EXERCISE AIM: Pictures aside, reproduce exactly and only the lines below, starting at the one containing "Value within 7 days." and ending at the last line.

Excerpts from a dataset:
○ ○ ○ ○ ○

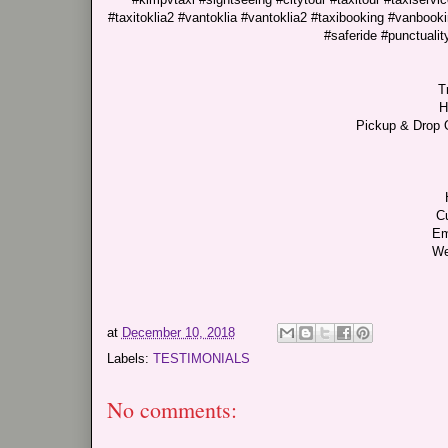
#taxitoklia2 #vantoklia #vantoklia2 #taxibooking #vanbooki
#saferide #punctualit
T
H
Pickup & Drop O
C
Em
We
at
December 10, 2018
Labels:
TESTIMONIALS
No comments:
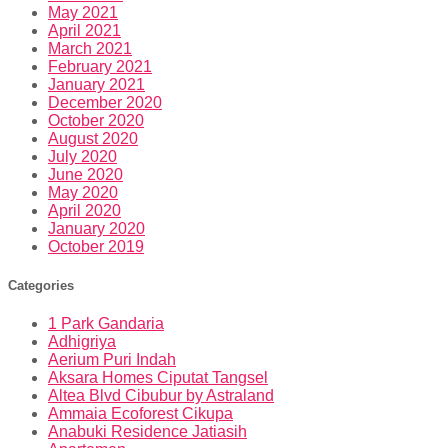
May 2021
April 2021
March 2021
February 2021
January 2021
December 2020
October 2020
August 2020
July 2020
June 2020
May 2020
April 2020
January 2020
October 2019
Categories
1 Park Gandaria
Adhigriya
Aerium Puri Indah
Aksara Homes Ciputat Tangsel
Altea Blvd Cibubur by Astraland
Ammaia Ecoforest Cikupa
Anabuki Residence Jatiasih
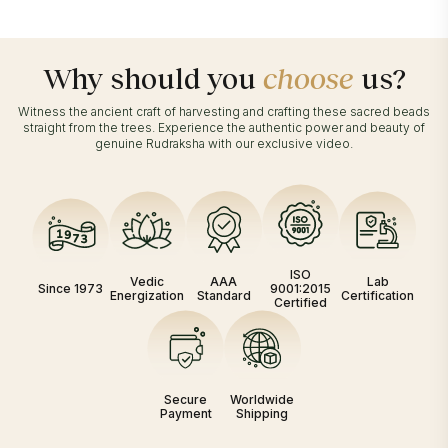
Why should you
choose
us?
Witness the ancient craft of harvesting and crafting these sacred beads
straight from the trees. Experience the authentic power and beauty of
genuine Rudraksha with our exclusive video.
ISO
Vedic
AAA
Lab
Since 1973
9001:2015
Energization
Standard
Certification
Certified
Secure
Worldwide
Payment
Shipping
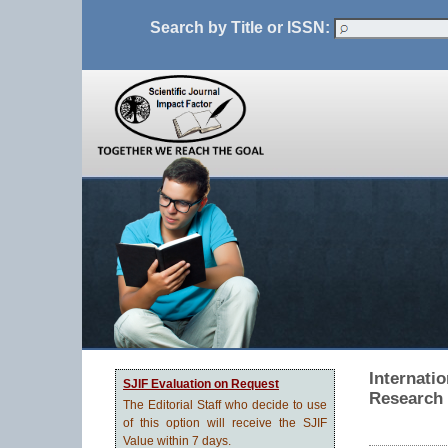
Search by Title or ISSN:
Internati
SJIF Evaluation on Request
Research
The Editorial Staff who decide to use
of this option will receive the SJIF
Value within 7 days.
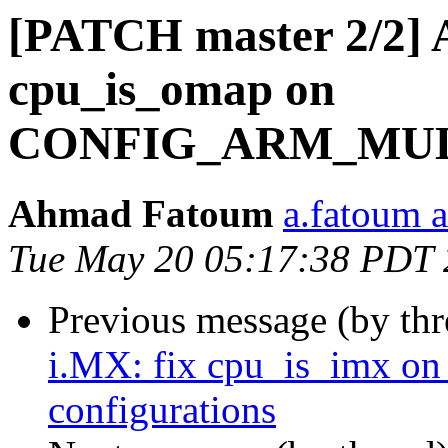
[PATCH master 2/2] 
cpu_is_omap on
CONFIG_ARM_MULTI
Ahmad Fatoum
a.fatoum a
Tue May 20 05:17:38 PDT
Previous message (by th
i.MX: fix cpu_is_im
configurations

○ ○ ○ ○ ○

RESPONSE TO THIS EXERCISE:
Value within 7 days.
[PATCH master 2/2] 
cpu_is_omap on
CONFIG_ARM_MULTI
Ahmad Fatoum
a.fatoum a
Tue May 20 05:17:38 PDT
Previous message (by th
i.MX: fix cpu_is_im
configurations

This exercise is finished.